Im Februar 2008 regte InterRAO UES den Bau eines Kernkraftwerks in der Oblast Kaliningrad an. Das Kernkraftwerk soll hauptsächlich zum Export dienen und die Möglichkeit bieten, dass sich europäische Unternehmen bis zu 49 % an dem Kernkraftwerk beteiligen können, während alle anderen Anlagen vollständig zum Rosenergoatom Konzern gehören und auch von diesem betrieben werden. Als Standort wurde ein Ort nahe Neman (ehemals deutsch Ragnit) gewählt, an der litauischen Grenze. Die Kosten für die Anlage sollen bei rund 4,6 Milliarden Euro liegen. Die Anlage soll zudem dazu dienen, zukünftig mit dem geplanten Kernkraftwerk Visaginas in Litauen zu konkurrieren. Rosatom begründet den Bau des Kernkraftwerks damit, dass die Anlage innerhalb des europäischen Teils für den geplanten Export plaziert wird. Sie soll so ausgelegt werden, das sie in das europäische Stromnetz integriert wird und rund zwei Drittel des umweltfreundlichen Stroms in Länder wie Deutschland, Polen und die baltischen Staaten exportiert. Eine Trasse nach Deutschland würde entweder durch Polen verlaufen oder über ein Seekabel geleitet werden, was eine Investition von einer weiteren Milliarde Euro erfordern würde.
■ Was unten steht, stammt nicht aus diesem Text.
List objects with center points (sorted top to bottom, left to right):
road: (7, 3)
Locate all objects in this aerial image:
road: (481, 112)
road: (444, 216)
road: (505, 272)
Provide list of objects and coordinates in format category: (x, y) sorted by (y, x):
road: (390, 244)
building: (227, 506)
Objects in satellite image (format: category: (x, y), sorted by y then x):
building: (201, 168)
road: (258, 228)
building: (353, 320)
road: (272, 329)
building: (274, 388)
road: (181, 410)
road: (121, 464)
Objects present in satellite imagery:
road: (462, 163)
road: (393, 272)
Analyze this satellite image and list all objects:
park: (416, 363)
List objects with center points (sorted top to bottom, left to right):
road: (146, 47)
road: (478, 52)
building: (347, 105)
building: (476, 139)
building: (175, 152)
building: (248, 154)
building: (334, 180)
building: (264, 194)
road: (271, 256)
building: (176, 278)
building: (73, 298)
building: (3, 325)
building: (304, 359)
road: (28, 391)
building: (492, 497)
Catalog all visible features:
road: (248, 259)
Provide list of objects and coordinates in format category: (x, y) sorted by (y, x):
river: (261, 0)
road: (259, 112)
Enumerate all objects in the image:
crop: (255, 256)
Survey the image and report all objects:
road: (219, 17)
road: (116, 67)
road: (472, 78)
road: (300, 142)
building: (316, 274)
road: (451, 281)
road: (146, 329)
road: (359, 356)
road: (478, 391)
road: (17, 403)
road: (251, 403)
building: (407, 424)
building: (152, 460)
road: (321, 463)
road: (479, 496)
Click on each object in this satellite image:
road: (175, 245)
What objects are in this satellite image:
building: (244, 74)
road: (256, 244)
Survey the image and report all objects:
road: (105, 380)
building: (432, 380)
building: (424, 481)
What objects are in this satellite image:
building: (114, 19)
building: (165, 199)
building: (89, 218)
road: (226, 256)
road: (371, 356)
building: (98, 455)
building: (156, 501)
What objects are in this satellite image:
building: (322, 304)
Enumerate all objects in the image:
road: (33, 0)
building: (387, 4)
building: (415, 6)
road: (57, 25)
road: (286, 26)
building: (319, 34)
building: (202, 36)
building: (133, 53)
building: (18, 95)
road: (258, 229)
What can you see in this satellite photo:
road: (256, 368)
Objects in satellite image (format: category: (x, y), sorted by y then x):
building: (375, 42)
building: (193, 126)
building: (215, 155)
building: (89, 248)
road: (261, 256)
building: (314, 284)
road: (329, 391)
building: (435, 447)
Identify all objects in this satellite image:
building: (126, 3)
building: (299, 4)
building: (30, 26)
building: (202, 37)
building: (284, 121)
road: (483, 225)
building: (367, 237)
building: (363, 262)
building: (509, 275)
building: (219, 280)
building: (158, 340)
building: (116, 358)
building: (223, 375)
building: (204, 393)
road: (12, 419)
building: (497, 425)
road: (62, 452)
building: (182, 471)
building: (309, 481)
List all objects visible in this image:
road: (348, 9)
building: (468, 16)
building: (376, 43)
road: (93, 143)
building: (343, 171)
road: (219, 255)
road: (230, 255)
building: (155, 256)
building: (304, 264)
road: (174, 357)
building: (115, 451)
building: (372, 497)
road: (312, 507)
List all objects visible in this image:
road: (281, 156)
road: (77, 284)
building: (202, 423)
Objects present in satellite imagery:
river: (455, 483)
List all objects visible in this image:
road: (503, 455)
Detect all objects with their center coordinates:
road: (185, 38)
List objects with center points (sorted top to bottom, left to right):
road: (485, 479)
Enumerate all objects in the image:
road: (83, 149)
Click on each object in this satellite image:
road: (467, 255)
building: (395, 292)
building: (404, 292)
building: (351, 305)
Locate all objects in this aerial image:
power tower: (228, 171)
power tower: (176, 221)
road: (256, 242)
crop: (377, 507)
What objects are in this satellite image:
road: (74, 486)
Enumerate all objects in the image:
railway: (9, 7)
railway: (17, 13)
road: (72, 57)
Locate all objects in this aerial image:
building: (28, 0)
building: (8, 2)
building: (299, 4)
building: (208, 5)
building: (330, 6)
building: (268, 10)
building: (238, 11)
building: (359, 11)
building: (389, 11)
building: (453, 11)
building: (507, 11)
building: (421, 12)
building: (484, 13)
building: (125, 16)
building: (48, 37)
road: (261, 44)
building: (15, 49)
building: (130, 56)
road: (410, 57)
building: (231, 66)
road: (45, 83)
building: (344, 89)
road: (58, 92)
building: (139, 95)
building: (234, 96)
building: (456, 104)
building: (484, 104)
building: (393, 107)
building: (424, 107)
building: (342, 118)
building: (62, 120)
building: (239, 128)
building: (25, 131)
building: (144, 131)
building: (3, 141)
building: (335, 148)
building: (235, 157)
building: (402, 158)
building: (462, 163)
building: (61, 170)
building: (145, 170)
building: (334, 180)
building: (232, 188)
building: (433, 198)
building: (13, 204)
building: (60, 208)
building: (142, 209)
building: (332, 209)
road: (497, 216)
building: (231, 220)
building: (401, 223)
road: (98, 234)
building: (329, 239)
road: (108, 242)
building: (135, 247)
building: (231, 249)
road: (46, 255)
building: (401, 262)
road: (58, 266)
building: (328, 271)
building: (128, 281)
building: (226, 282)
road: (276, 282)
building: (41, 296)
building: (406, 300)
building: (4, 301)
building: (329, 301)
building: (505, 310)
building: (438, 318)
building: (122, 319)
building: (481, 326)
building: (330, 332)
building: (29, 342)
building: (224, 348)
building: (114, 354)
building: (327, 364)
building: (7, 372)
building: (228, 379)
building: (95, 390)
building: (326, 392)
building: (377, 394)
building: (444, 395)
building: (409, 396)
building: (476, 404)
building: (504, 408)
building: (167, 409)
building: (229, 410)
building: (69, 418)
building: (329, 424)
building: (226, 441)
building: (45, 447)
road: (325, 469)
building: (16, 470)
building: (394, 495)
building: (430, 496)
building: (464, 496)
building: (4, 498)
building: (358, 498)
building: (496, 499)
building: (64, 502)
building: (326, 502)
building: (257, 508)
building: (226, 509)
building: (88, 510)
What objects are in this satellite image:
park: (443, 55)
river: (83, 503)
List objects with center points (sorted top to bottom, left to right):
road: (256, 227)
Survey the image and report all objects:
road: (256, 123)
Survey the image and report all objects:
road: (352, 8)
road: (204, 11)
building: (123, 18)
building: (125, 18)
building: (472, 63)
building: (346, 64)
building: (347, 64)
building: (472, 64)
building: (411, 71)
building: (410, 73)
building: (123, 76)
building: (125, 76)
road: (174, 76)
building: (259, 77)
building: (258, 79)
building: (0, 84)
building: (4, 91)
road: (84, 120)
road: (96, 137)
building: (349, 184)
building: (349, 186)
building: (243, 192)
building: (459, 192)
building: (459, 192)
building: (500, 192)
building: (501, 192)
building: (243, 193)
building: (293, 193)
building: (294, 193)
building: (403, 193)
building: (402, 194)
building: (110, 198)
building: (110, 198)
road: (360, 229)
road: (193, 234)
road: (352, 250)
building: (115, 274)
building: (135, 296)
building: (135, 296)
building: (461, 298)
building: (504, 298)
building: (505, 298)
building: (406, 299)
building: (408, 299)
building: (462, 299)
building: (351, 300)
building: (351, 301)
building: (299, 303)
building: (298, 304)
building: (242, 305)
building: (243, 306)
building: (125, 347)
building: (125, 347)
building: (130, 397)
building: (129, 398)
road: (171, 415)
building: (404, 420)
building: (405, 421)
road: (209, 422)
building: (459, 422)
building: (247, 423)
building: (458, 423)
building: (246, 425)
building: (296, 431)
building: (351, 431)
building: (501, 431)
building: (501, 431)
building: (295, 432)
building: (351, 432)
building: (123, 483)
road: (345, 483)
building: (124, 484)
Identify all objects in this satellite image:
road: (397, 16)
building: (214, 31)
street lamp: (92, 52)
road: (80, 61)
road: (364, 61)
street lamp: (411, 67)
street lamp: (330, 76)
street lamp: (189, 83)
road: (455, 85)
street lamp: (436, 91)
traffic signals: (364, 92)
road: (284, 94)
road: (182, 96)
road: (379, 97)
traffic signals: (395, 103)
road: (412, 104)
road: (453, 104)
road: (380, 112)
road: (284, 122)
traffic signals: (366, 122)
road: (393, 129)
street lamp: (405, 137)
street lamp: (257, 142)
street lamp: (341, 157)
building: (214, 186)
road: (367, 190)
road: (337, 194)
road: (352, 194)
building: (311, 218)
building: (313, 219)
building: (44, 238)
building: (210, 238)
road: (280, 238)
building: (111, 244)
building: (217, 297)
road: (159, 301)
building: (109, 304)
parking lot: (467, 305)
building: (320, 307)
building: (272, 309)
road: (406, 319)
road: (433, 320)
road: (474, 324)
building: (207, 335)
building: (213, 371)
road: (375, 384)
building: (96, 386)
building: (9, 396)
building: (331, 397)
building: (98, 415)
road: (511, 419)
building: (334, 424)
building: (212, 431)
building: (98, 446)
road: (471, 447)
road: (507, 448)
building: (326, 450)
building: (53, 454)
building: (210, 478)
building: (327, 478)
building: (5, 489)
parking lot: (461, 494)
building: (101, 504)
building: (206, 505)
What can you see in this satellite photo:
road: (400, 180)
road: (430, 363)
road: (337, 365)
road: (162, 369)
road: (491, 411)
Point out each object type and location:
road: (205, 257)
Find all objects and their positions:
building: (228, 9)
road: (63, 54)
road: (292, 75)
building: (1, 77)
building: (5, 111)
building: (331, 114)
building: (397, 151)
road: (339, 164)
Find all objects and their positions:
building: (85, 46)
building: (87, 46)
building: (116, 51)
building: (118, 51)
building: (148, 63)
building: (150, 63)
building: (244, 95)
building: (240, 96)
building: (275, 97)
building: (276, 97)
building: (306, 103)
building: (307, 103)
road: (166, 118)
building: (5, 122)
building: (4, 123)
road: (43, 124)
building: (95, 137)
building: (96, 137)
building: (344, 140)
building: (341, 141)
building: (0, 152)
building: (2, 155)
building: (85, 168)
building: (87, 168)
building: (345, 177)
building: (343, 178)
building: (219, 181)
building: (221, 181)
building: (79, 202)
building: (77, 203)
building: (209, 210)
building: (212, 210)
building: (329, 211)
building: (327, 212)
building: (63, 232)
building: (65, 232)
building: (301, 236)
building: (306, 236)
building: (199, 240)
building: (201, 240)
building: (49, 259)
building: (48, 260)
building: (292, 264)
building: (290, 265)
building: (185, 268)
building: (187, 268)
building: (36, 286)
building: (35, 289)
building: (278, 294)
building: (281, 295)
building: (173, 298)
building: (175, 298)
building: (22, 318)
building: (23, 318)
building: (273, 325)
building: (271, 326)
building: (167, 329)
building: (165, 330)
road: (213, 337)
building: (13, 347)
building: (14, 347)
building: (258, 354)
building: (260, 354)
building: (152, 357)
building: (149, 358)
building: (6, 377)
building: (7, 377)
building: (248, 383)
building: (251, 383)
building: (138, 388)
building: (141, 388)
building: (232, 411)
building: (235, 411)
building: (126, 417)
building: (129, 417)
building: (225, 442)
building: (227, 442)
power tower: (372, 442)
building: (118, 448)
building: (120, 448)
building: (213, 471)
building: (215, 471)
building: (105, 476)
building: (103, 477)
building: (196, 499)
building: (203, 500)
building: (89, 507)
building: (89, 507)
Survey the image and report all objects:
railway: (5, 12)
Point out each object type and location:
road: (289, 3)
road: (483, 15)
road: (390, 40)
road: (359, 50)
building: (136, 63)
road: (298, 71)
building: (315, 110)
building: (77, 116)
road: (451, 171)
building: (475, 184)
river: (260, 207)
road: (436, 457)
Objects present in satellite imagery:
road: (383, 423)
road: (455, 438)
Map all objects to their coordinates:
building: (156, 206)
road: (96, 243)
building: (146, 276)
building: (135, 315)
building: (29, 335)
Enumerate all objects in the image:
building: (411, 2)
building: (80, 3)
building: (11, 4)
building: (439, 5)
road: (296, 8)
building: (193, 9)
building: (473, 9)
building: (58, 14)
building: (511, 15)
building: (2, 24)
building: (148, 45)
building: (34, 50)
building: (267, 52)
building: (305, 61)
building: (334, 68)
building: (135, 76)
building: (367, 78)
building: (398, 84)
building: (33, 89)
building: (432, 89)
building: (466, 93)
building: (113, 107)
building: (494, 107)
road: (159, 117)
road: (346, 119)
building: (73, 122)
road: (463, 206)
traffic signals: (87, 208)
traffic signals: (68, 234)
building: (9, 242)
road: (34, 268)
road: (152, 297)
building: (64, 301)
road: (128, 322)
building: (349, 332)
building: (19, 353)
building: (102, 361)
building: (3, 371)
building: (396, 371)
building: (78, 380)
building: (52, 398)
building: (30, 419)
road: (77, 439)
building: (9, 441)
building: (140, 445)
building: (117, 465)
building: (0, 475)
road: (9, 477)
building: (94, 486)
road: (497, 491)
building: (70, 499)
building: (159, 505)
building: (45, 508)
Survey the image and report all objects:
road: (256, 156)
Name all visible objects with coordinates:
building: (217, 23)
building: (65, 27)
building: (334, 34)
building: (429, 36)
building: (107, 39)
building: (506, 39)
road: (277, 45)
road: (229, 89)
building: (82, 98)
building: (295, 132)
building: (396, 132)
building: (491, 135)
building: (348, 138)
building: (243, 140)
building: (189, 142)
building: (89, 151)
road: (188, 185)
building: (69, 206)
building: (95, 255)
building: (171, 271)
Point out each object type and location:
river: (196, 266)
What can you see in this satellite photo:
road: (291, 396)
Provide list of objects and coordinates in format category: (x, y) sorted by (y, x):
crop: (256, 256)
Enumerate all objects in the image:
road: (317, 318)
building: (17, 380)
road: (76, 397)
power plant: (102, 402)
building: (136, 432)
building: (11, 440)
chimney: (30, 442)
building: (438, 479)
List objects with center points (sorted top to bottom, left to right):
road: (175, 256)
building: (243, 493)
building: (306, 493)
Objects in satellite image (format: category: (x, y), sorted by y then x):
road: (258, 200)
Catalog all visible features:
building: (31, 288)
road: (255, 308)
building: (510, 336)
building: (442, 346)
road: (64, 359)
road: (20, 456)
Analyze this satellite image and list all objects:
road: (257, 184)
Eine weitere Möglichkeit Überkapazitäten abzuleiten wäre eine Hochspannungstrasse durch Litauen in die Region um Sankt Petersburg. Russland eröffnete zeitgleich Litauen eine Einstiegsmöglichkeit in das Projekt, anstatt zusammen mit den baltischen Staaten und Polen ein neues Kernkraftwerk in Visaginas zu errichten.[3] Von Litauen wurde allerdings eine Beteiligung und ein Zukauf von Elektrizität aus diesem Kernkraftwerk ausgeschlossen. Das Land beantragte bei der europäischen Union eine Resolution gegen das Projekt, die allerdings nach Einschätzungen den Bau nicht stoppen kann.[4]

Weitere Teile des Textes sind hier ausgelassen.